ENTRIES SUPPLIED:
==============================
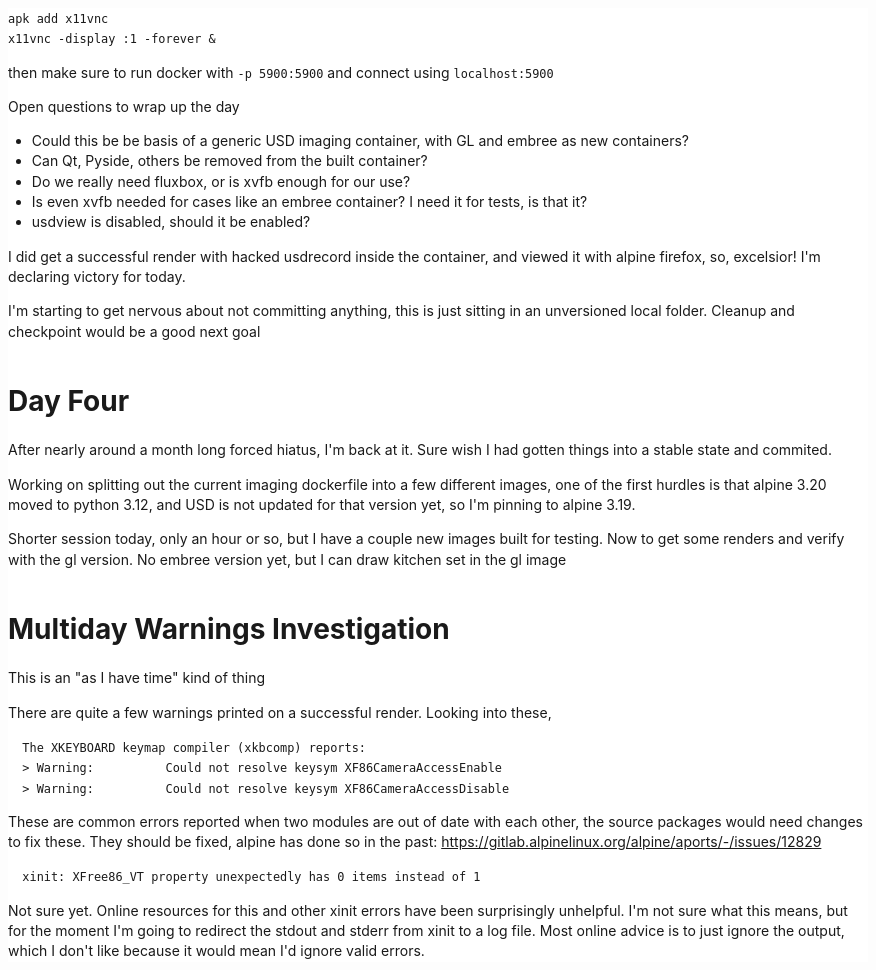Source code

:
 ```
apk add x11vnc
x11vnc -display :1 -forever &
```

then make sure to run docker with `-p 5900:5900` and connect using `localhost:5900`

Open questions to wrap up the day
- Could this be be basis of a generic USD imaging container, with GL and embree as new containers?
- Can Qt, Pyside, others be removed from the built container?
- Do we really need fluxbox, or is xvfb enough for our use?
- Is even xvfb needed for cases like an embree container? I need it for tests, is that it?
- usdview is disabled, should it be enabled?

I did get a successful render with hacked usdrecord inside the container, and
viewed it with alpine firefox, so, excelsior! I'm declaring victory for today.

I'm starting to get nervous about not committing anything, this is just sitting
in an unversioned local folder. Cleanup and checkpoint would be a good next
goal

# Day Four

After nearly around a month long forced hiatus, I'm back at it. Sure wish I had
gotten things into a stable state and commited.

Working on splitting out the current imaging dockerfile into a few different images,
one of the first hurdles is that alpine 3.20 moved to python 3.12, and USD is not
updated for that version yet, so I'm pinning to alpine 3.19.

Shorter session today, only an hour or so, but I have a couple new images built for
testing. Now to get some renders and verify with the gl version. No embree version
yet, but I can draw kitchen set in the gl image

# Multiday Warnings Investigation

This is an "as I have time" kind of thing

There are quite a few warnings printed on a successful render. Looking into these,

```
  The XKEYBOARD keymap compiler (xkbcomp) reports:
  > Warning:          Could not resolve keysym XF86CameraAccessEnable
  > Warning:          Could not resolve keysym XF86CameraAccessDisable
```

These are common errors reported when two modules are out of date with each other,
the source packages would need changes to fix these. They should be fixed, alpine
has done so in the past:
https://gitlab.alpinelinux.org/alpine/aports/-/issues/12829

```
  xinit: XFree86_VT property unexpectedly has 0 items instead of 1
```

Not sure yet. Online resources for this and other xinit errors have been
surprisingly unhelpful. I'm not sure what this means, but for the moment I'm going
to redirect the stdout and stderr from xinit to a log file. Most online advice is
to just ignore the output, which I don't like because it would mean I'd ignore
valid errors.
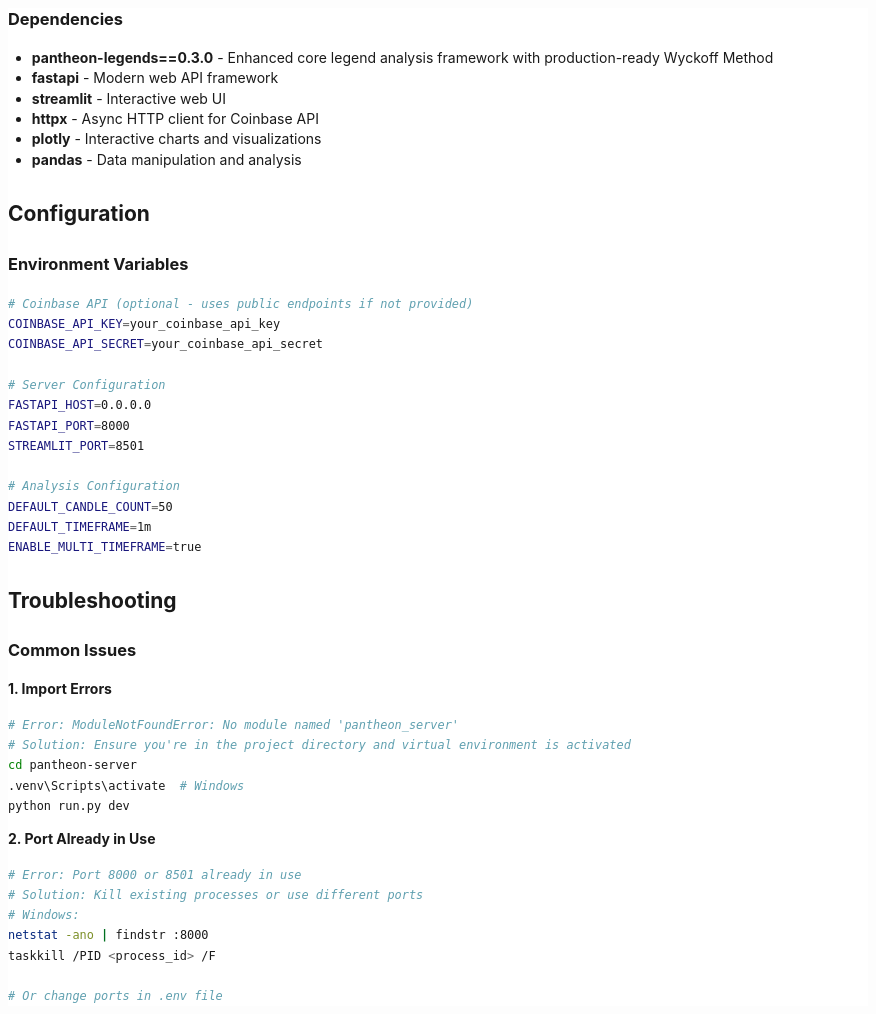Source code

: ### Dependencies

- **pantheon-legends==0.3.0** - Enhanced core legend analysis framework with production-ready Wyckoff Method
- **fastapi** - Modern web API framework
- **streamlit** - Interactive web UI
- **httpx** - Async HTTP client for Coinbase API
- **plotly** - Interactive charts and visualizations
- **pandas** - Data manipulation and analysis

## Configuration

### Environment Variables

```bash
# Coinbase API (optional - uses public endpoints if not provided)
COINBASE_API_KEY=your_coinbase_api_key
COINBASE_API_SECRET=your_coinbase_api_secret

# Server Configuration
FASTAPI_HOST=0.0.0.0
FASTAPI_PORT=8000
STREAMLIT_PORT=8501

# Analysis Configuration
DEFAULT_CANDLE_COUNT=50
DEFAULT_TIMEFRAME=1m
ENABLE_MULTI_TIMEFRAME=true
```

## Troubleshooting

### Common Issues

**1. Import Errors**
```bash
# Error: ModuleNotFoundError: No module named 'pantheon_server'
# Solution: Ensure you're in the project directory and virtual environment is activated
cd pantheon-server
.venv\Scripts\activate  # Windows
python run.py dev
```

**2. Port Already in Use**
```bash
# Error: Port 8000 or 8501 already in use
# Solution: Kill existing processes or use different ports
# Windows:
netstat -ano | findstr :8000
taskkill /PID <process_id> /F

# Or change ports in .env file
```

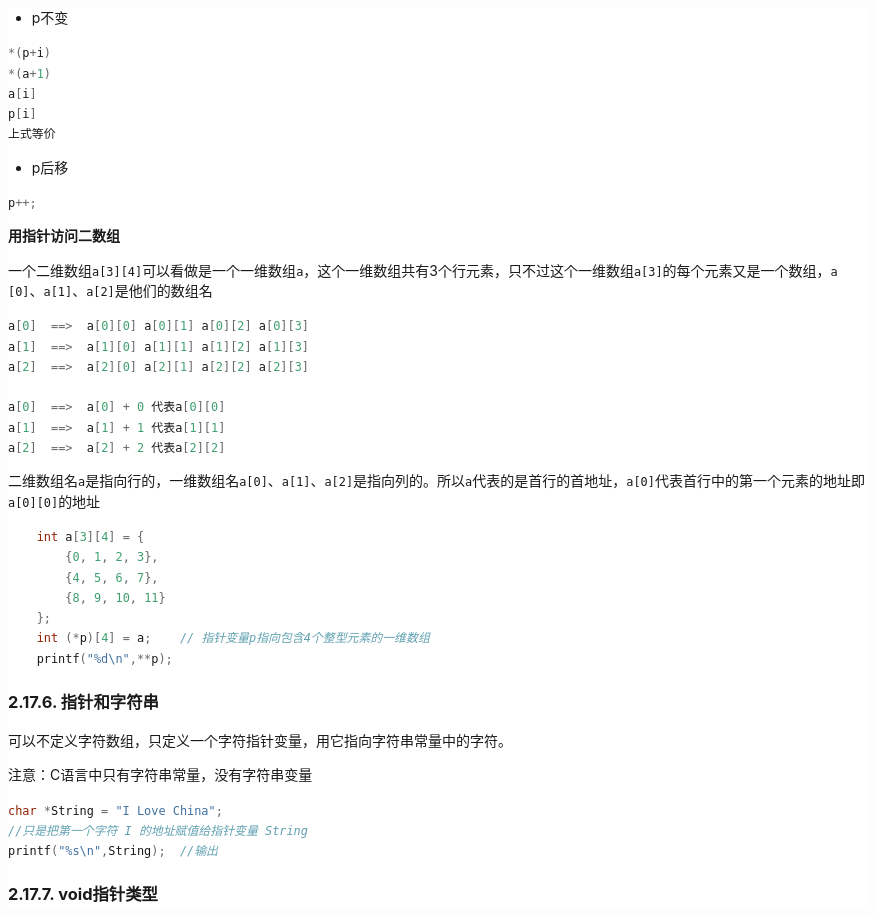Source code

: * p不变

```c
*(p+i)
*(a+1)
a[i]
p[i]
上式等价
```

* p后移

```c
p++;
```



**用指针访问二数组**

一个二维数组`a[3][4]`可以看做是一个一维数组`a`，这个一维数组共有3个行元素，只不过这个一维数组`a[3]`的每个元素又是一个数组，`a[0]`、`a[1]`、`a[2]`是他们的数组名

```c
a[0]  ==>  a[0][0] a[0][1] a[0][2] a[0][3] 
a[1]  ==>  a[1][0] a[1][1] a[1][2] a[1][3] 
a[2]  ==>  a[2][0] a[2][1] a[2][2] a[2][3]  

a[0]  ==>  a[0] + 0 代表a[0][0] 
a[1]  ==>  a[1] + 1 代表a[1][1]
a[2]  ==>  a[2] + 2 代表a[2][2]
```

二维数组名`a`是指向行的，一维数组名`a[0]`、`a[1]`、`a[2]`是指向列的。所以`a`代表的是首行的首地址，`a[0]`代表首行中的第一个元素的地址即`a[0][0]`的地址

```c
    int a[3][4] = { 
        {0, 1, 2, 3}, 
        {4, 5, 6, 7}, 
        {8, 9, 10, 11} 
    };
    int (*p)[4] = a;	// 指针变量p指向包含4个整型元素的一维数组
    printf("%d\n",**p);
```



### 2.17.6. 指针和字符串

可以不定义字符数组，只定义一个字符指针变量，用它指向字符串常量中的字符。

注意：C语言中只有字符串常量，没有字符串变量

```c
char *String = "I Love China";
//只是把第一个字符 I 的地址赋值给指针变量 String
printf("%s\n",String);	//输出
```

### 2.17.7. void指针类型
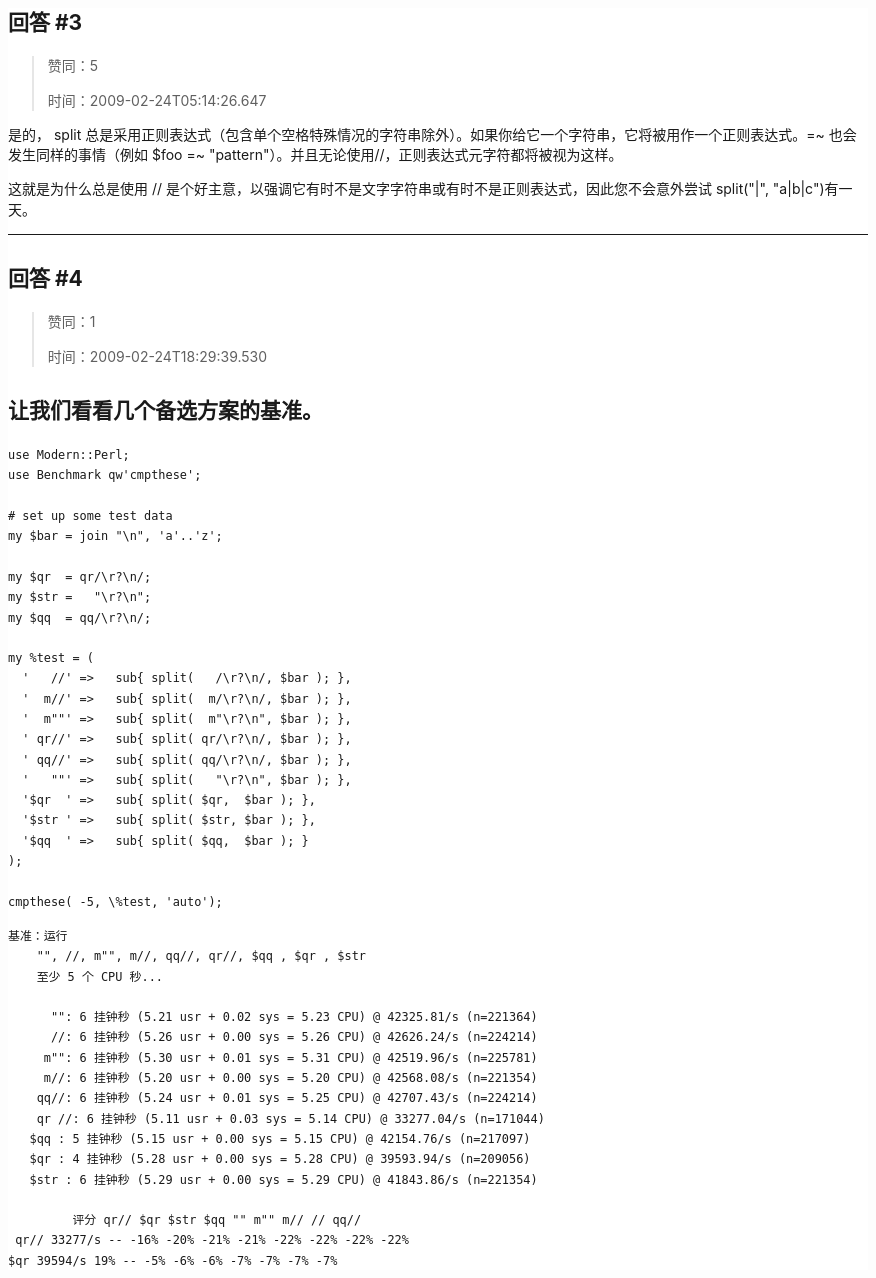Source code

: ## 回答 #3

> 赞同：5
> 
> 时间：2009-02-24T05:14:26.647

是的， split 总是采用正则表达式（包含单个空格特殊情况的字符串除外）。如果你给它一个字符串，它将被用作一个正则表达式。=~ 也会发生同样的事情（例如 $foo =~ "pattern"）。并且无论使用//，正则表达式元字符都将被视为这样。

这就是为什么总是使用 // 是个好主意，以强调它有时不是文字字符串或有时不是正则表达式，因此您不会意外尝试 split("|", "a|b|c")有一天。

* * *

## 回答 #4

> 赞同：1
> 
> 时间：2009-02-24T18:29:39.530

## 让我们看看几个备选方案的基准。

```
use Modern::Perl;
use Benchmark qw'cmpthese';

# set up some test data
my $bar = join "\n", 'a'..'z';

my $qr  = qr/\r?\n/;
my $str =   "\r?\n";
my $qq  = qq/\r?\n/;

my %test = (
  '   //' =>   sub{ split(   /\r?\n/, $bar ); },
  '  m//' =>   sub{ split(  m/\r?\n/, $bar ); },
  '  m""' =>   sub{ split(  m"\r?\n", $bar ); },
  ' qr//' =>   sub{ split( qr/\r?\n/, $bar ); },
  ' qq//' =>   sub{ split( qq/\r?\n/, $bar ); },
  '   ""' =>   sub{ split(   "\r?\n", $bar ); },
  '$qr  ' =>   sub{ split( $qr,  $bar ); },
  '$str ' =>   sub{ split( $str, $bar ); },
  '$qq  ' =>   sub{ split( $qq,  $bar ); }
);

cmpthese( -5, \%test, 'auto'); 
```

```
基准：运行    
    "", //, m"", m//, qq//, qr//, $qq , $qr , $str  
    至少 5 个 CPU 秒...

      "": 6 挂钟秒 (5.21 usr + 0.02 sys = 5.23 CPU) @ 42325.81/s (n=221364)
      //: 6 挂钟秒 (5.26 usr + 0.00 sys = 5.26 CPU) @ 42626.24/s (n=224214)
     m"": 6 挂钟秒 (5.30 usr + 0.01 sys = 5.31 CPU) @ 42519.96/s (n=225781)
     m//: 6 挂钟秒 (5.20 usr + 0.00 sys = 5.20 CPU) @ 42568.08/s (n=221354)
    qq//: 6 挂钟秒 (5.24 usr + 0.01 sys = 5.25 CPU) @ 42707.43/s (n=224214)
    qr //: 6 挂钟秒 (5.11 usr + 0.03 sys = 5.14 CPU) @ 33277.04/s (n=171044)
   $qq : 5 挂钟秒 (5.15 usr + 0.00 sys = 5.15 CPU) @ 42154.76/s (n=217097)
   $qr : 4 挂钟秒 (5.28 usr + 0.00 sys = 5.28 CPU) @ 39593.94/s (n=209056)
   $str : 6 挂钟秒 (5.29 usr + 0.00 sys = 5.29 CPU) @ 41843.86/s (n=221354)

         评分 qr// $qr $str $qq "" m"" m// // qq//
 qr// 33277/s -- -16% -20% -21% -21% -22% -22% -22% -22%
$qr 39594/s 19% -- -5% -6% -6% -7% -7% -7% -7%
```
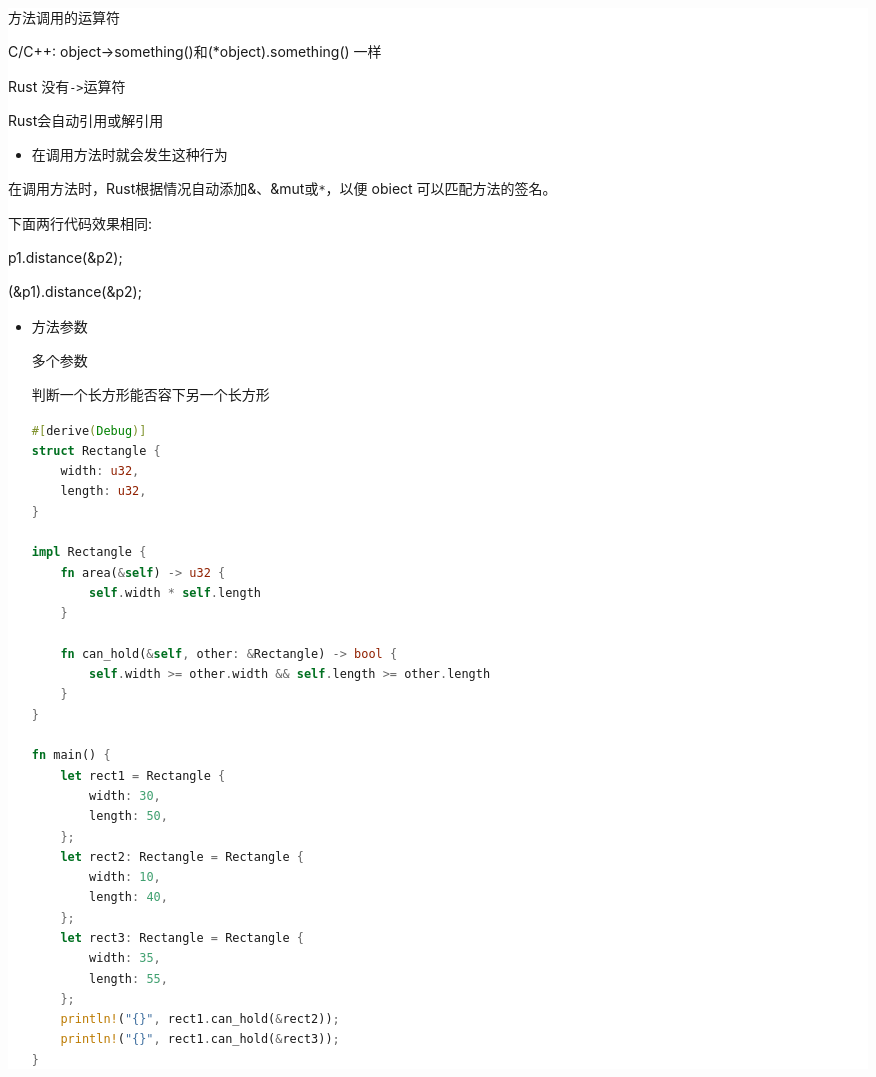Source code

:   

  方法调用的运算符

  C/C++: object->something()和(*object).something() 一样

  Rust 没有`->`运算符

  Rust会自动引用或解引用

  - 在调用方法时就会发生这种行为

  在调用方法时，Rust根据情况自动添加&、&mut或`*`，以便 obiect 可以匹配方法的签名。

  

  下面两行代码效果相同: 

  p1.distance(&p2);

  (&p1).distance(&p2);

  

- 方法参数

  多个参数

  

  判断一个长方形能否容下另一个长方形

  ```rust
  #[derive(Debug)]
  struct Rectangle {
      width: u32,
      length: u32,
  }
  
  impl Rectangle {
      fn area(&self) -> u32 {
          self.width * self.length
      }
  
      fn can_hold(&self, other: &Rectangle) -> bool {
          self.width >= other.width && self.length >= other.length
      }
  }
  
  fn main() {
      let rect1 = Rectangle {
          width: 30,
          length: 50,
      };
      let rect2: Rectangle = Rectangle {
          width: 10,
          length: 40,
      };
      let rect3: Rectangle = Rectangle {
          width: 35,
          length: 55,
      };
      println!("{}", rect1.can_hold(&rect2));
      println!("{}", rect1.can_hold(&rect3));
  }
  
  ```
==============================
WORK REQUIRED:
In the listing above, how many lines hold the string "Configuration"? Only the number is to be reported.

OUTPUT FOR THIS TASK:
3